▶ **SOURCE DATA**
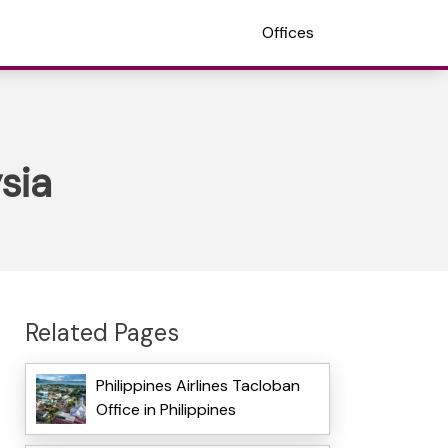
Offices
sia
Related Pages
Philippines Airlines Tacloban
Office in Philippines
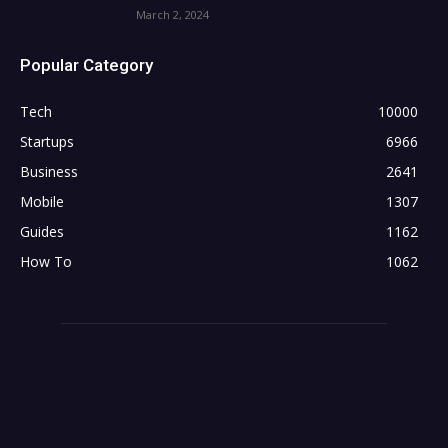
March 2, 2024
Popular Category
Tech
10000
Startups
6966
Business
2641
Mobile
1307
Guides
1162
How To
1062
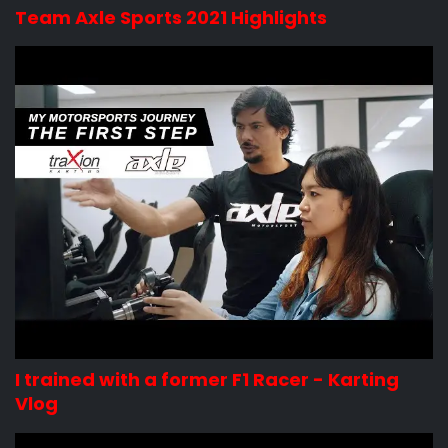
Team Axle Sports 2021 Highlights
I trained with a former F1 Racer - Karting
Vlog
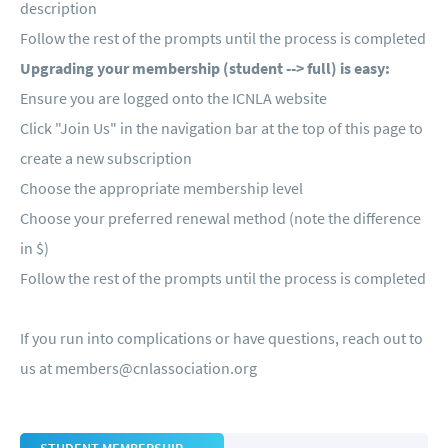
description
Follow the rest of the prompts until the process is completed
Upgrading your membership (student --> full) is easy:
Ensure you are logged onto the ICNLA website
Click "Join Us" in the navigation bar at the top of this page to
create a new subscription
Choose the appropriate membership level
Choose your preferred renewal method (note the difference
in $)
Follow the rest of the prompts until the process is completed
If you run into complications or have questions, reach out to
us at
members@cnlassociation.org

▶ **WHAT IS BEING ASKED**
Find each line above that contains "your", and copy those lines.

▶ **RESULT**
Upgrading your membership (student --> full) is easy:
Choose your preferred renewal method (note the difference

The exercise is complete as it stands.